START Exercise text

Limit T20 to domestic alone and may be can have a WC for it. Bilateral T20 is just not adding any value to cricket. Have tests ONLY for bilateral series and ODI as triangular or quadrangular series often. It will add more spice to the tournament. How often had we seen 5-0 or 4-1 like one sided ODI tours these days. Even tests are one sided these days but still, it is a challenge for the losing team whereas simple bilateral series loses charm once the series is decided. Or even a two tier system every year like in county. 8+8 where the last two in Tier 1 moves out to second level and top 2 in Tier 2 get promoted.

Posted by CricketLifer on (October 10, 2012, 1:15 GMT)

I think the tie breaker simply by run rate is an inadequate way to choose who moves on to next round. Head to head result should weigh more than just a ran rate figure. If you look at American Football then head to head record is the first criteria in case of a tie - since same division teams may play each other twice and that could be split, they then choose wins in conference as the next factor before moving onto points scored v/s points allowed (which would be somewhat analogues to ran rate). In the group of Australia, India, Pakistan and South Africa, if Australia had failed to score 112 and SA had won it would have been comical to see SA advance and a country like Australia with far better record be left behind. Similarly India should have advanced on the strength of having beaten Pakistan. Getting the method right for the next WC is very important.

Posted by indiafan76 on (October 9, 2012, 23:57 GMT)

12 teams in the current T20 WC seems like the right number. Countries 11+ can fight for the last 2 spots in another pre-tournament.

Whether 12 or 16 teams in the next T20 WC, format should be similar to the current WC.

4 groups of 4 teams each = 24 matches (4 good matches) Super-8 with 2 groups of 4 teams. Each team plays each other TWICE. This is a total of 24 matches. Semis & Final. Total of 51 matches (39 matches if T20 had 12 teams).

To finish the matches within say 3 weeks, they should do the following: a) Eliminate the warm-up games b) Increase squad size to 18 c) During group stage, play 3 matches per day (11am, 3pm & 7pm). In fact matches can be played simultaneously at this stage. d) Group will complete in 8 days. Have no break between group and super-8 stage. e) During Super-8, play 2-3 matches per day (Sat/Sun could be 3 match days). The 24 matches will complete in 10 days. f) Total Duration = 22 days (i.e. Sep 14th to Oct 7th). Same duration as current WC.

Posted by StJohn on (October 9, 2012, 23:41 GMT)

One thing that does need tweaking is the "no ball, free hit" rule. In England's last match of the tournament, against Sri Lanka, a no ball beamer was bowled in the final over of England's innings. But apparently this type of no ball doesn't give rise to a free hit. Nonsense. Surely a no ball is a no ball is a no ball?

Posted by roboh on (October 9, 2012, 23:38 GMT)

Cricket needs more international tournaments like the WT20 and far less of bilateral series which are for all intents and purposes just friendlies. I want cricket with relevance, not just a game for the sake of it!

The T20 and ODI world cups should both be expanded to at least 16, with real effort put into getting at least the top 12 countries being competitive on a regular basis. That will ensure that the opening rounds have more drama about them, with teams having to fight to get through to the next round.

END Exercise text
START Recorded data

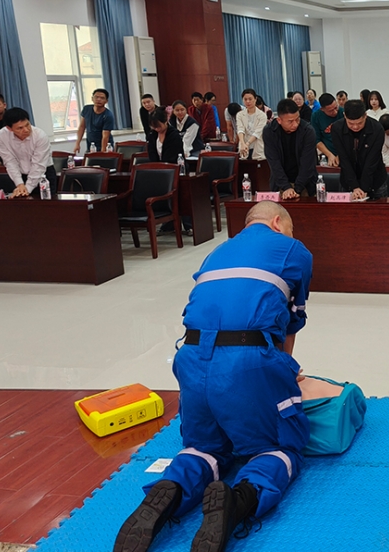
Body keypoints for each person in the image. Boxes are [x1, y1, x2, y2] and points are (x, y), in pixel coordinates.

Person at [114, 201, 311, 552]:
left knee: (204, 448)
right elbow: (290, 325)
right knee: (280, 447)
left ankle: (171, 490)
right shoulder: (294, 249)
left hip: (191, 359)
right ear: (277, 223)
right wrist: (283, 373)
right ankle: (238, 501)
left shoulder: (216, 252)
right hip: (248, 360)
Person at [331, 99, 387, 200]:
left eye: (360, 123)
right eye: (351, 123)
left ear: (365, 115)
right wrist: (354, 186)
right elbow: (344, 159)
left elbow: (372, 160)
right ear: (344, 116)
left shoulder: (377, 129)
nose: (355, 127)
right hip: (348, 180)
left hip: (374, 180)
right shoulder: (337, 129)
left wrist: (364, 188)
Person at [264, 98, 319, 199]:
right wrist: (286, 187)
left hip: (305, 183)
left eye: (297, 119)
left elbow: (307, 163)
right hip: (280, 183)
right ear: (279, 120)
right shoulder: (270, 131)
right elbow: (274, 162)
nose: (295, 124)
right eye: (290, 121)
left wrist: (297, 189)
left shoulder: (307, 131)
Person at [0, 108, 56, 199]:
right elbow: (9, 161)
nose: (26, 130)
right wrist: (20, 184)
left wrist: (27, 189)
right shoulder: (1, 136)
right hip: (19, 176)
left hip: (43, 175)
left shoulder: (40, 136)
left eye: (27, 125)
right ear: (9, 128)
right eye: (20, 128)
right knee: (21, 205)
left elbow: (38, 165)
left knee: (47, 205)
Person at [74, 88, 114, 154]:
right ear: (92, 99)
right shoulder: (86, 109)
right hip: (91, 145)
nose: (99, 99)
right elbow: (82, 127)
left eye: (102, 98)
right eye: (96, 97)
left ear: (106, 101)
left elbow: (105, 136)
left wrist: (103, 153)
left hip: (105, 146)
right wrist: (77, 143)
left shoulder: (108, 115)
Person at [312, 92, 343, 167]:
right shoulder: (316, 116)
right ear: (322, 109)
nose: (335, 112)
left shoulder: (343, 112)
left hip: (344, 151)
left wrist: (341, 155)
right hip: (327, 153)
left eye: (336, 107)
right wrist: (329, 155)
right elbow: (316, 140)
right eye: (330, 111)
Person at [236, 89, 268, 160]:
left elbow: (258, 132)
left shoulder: (262, 115)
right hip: (244, 147)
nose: (248, 101)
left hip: (257, 146)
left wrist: (247, 144)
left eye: (250, 99)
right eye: (245, 99)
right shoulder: (240, 114)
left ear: (255, 99)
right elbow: (240, 129)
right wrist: (242, 143)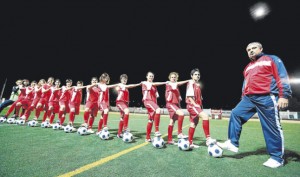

END Recorded data

List every username that appears after "Posted by" in the comments on the T20 World Cup format. The data come from a separate source and have no connection to the comments on the T20 World Cup format.

Solution to the problem –
- CricketLifer
- indiafan76
- StJohn
- roboh